Dad's record stash has a lot more than that. He's got stuff from the Ink Spots and the Mills Brothers. Pops is a huge Dominoes fan and proud to remind me that one of his first cousins was a member of the Five Keys. He started buying albums in the '60s but he had 45s from way into the '50s. Even a couple of 78s. One of the things that I would fix if I had a time machine would be how the 45s were maintained. We had hundreds of them and now the few that remain are broken and scratched beyond use.
Do you mean 45's like these? Framed on our wall. Shameless.
Last edited by 9A; 10-19-2020 at 08:20 AM.
Ralph's band of yore. [[RT is tall dude in back on right)
Haaaaa,hey jerry remember the old muffler commercial where the old dude said..i'd never trade annabelle...that's me with my cassettes,hehehehehehe!!
OK, Jerry. I never saw a 45 that looked like that blue one. Ours always had that
big hole and we put an insert into it to adapt to our phonograph spindle. Does anyone know why most 45s were produced with the larger holes?
Last edited by 9A; 10-19-2020 at 07:02 PM.
Hah! I didn't even notice the hole. Ours used to have the wide holes in them too. I can remember 10 singles loaded up on the console with one of these adapters:
For some reasons, it's the little things that stick with you decades later.
I do believe that the smaller 45 hole were for jukeboxes.
Right! 7-inch records that had the small 78RPM and 33RPM hole, had that because Juke boxes were first made for 78s, and, later, 33 RPM LPs were also played by some Juke Boxes. So, rather than need to accommodate a new record hole size, they just made 7-inch EPs with microgrooves and 3 songs per side, with the small hole, or singles with a small hole, to play in the Juke boxes. But, most of the US and Canadian Juke box records I remember when 78s were phased out during late 1958 through 1960, were the 3 songs per side 33 RPM EPs.
I read somewhere in Wikipedia that the smaller 7 inch records were originally produced
for children. Perhaps the larger holes were also intended for children to manage -- like fat pencils and crayons. I realize not everything published on Wikipedia is gospel. Does
anyone know some other reason why the 45s were produced with the larger center holes?
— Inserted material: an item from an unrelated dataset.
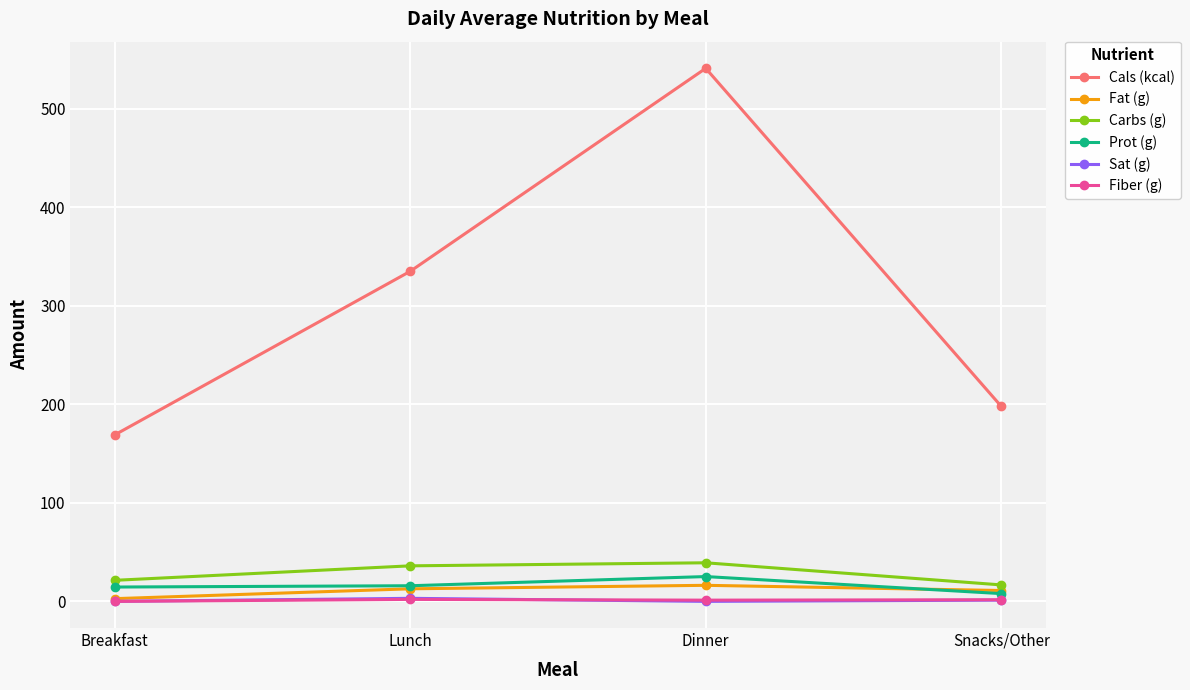

Which series has the largest total across all categories?

Cals (kcal)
Jerry, I cannot, for the life of me, figure out how that 45 rpm adapter, that you featured earlier, was used. I do remember the cylinder-like adapter that was placed on a record player for a stack if 45s.
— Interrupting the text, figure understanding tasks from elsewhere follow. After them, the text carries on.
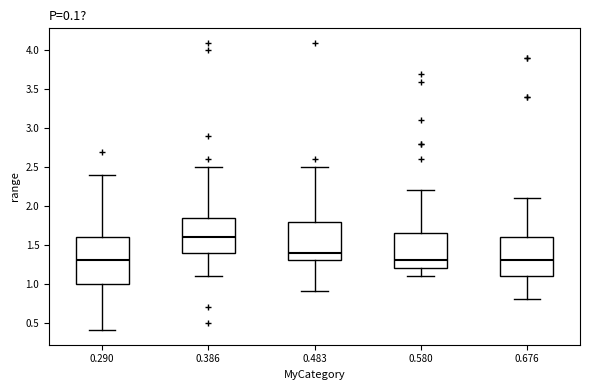

Reading left to right, read every box against the y-axis: the position of its median line, the range the box covers, and the ends of its whiskers. The values are not printed on the chart, so give them approximately, as read against the axis.

0.290: median 1.30, box 1.00 to 1.60, whiskers 0.40 to 2.40
0.386: median 1.60, box 1.40 to 1.85, whiskers 1.10 to 2.50
0.483: median 1.40, box 1.30 to 1.80, whiskers 0.90 to 2.50
0.580: median 1.30, box 1.20 to 1.65, whiskers 1.10 to 2.20
0.676: median 1.30, box 1.10 to 1.60, whiskers 0.80 to 2.10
That disc-shaped 45 adapter was pliable, so you pushed the open ends inward to get it inside the hole, and once inside it snapped back towards the outer direction, and fit snugly inside the hole, being held fast by the edges of the record which formed the circle. It snapped into place and was held fast until the user would pop it out again. There were strong, metal discs, at first. But they would break off small chunks of the record's centre area. So, they stopped making those. That is why so many 45s in 1950s collections you find in thrift stores or used record bins in furniture stores have ruined centres. Those were generally the same people who wrote their names on the label or stuck a sticker with their name on it on the label. They were careless with their records, and so, were not real collectors. They just wanted to go home with all their own records when they brought them to parties.
I love old fashioned juke boxes with actual moving parts. Some were works of art. Do any of you have one? I have a friend whose family still owns one that used to be in her rec room in the Fifties.
I found this interesting --
"Jukeboxes were most popular from the 1940s through the mid-1960s, particularly during the 1950s. By the middle of the 1940s, three-quarters of the records produced in America went into jukeboxes.Billboard published a record chart measuring jukebox play during the 1950s, which briefly became a component of the Hot 100; by 1959, the jukebox's popularity had waned to the point where Billboard ceased publishing the chart and stopped collecting jukebox play data."
Last edited by 9A; 10-20-2020 at 06:22 AM.
Most people had one flexible plastic discs for each 45 and left it in there. The metal adapters were dreadful.
Remember when we would carry those 45's around with our little record players and poof-instant party?